Opioid use is going down – but not among young women.
Despite all the efforts to plug America’s drug addiction epidemic, the dam is not water tight and some cracks seem harder to patch up.
There is progress – patients are being prescribed fewer pills post-operatively, doctors have been charged for dishing out opioids without a diagnosis, and polls show more and more people are aware that painkillers can be addictive within days.
But a new report by shows that the broad sweeping measures taken to curb opioid use don’t cater to all groups – particularly females aged 18 to 35. Last year, the number of millennial women hooked on addictive painkillers went up 17 percent (compared to six percent of men the same age).
The report also revealed that prescription is still rampant for some surgery patients, particularly after weight loss surgery, and while most patients have leftover pills, few of them return or dispose of them, which can lead to misuse.
It comes the same day as a survey of nearly 200 doctors, in which most admitted they have prescribed opioids to patients they suspect to be hooked on drugs.
Last year, the number of millennial women hooked on addictive painkillers went up 17 percent compared to six percent of men the same age
Dr Paul Sethi, an orthopedic surgeon, helped compile the report funded by Pacira Pharmaceuticals Inc which promotes their own anesthesia as a way to lower the need for opioids.
He insists he’s optimistic about ‘the direction we’re moving in’.
When it comes to women, though, it will take more than implementing some policies.
Auto-immune diseases are more common in women, and while there are alternatives for post-operative care, opioids are still the most effective for conditions such as lupus and arthritis.
For those that don’t have an auto-immune condition, Dr Sethi explains, the problem is bigger than cracking down on prescriptions: it has a lot to do with a culture of pressure on women to perform both at work and at home.
It’s become clear that many women get hooked on pills prescribed to them after a cesarean or a particularly complicated childbirth.
Opioids offer a quick fix to get back to normal as soon as possible.
Women are under ‘increased pressure to return back to work and at the same time starting to raise families,’ Dr Sethi says. ‘So they’ve got a lot of pressure on them to perform in the work place and at home.’
What’s more, he says, many physicians believe it is harder to spot dependence in women: ‘Women are generally tougher than men, it’s a realization you get being a surgeon.’
Even so, spotting addiction is one thing – refusing care is another.
Seven states (pictured) are still prescribing enough pills for every citizen to have some each
One of the most stubborn areas of opioid use is among patients undergoing surgery for obesity (sleeve gastrectomy) or age-related bone problems (knee replacements and hip replacements) – which will become increasingly common as the nation fattens and ages
Part of the issue that led to today’s addiction epidemic was that physicians feared leaving their patients in the lurch, without anything to ease their pain, if they ran out over a weekend or at night, when the clinic is closed.
With more data and reports on the risks of opioids, patients and more aware and physicians are empowered to explain why they are prescribing a smaller dose (studies show 25 pills should be enough for most surgeries).
Indeed, Dr Sethi gleefully said one of his mentors at Yale recently texted him saying he was prescribing fewer opioids than ever.
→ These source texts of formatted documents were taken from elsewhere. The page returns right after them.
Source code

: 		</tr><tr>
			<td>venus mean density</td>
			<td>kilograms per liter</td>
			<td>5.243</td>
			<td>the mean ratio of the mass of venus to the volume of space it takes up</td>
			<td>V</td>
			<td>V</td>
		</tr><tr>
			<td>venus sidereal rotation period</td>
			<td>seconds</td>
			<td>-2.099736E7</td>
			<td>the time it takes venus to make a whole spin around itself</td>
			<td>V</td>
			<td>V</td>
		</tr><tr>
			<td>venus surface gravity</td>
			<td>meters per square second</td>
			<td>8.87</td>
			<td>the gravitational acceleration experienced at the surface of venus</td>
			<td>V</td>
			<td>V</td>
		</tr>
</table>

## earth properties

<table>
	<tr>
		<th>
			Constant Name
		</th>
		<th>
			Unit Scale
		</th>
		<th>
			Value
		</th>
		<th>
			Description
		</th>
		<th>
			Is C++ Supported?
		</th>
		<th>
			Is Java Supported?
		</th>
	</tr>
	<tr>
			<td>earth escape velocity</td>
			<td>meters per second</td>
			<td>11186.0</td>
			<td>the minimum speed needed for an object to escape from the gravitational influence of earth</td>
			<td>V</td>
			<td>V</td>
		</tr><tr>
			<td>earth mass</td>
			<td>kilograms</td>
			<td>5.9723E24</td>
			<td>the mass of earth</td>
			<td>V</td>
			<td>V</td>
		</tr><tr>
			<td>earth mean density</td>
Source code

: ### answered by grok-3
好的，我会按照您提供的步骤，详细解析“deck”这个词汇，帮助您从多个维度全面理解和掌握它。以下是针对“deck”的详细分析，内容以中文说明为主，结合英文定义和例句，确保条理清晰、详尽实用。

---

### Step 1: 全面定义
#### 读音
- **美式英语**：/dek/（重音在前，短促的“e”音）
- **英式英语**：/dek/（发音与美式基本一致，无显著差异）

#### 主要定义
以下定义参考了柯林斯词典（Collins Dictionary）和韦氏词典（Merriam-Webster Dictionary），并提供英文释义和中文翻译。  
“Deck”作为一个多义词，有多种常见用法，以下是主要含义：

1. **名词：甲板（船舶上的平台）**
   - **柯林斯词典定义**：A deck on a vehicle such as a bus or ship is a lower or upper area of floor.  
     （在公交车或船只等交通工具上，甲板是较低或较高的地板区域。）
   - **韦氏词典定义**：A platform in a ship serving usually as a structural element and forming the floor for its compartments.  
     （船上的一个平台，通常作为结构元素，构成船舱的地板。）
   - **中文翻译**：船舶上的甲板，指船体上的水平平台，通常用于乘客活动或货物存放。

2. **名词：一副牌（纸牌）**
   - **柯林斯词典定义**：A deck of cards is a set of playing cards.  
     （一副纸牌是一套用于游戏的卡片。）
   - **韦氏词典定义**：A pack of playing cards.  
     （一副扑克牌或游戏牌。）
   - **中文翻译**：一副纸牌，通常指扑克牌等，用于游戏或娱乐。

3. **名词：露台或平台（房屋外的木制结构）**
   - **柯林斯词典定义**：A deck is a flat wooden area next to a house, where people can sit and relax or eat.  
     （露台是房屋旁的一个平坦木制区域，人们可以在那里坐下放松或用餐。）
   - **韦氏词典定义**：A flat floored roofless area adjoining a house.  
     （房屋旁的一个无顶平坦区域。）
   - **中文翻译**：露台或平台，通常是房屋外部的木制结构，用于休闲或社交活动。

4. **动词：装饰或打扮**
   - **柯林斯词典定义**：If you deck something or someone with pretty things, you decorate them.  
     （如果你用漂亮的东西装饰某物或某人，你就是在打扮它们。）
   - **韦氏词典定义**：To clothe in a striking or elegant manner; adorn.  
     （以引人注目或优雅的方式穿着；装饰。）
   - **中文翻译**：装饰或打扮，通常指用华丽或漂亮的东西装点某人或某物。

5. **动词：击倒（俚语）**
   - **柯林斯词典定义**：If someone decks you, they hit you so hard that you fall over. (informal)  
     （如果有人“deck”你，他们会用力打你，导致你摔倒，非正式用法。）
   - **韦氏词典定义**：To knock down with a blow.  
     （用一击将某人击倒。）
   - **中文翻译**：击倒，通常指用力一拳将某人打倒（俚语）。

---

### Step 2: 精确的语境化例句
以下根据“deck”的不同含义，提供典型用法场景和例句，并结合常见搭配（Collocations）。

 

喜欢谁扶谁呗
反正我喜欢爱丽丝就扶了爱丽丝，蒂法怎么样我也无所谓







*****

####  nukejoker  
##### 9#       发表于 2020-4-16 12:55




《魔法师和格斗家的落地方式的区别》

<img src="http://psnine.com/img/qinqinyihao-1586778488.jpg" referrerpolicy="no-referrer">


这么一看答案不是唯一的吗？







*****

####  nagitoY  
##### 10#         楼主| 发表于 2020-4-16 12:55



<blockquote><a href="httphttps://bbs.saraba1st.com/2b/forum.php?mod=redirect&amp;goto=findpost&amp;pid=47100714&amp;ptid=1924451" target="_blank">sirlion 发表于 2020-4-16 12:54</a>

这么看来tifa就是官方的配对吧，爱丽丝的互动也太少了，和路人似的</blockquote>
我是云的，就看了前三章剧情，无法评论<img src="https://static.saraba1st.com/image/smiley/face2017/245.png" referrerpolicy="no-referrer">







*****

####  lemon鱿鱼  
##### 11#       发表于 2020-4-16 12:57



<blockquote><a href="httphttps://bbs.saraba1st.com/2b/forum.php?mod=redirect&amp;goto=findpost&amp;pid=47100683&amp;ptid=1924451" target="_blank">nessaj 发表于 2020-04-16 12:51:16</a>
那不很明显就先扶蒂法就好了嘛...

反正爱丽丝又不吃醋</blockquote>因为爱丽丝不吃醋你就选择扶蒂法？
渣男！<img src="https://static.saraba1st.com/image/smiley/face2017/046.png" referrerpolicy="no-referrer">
But the concern lingers, and for whatever reason – benevolent or ambivalent – many doctors still find it difficult to say no.
That dilemma is laid bare in a new survey of 185 medical professionals – doctors, nurses and pharmacists – by Delphi, a support group for addiction survivors.
There was widespread agreement that opioids lead to addiction, and that there are effective alternatives.
However, most medical professionals (72 percent) said they suspected they had given opioids to an addict.
The majority of doctors in the survey said they believed one of their patients had developed a dependency on opioids from their prescriptions.
The states that suffered the highest overdose rates have reduced their prescriptions rates more than anywhere else – but still prescribe more than the national average
Even still, it will take a while for reduced prescription rates to translate into real change. The Pacira report, part of a campaign called Choices Matter, shows that the states that suffered the highest overdose rates have reduced their prescriptions rates more than anywhere else.
However, many of them still lead the country in prescriptions – including Alabama, which reduced prescriptions by 10 percent, but is still the top prescriber.
Seven states are still prescribing enough pills for every citizen to have some each.
What’s more, one of the most stubborn areas of opioid use is among patients undergoing surgery for obesity (sleeve gastrectomy) or age-related bone problems (knee replacements and hip replacements) – which will become increasingly common as the nation fattens and ages.
Dr Sethi insists that the more reports there are, the more doctors and patients will be aware of the risks.
‘I’m optimistic. We’re not going in the wrong direction,’ he said.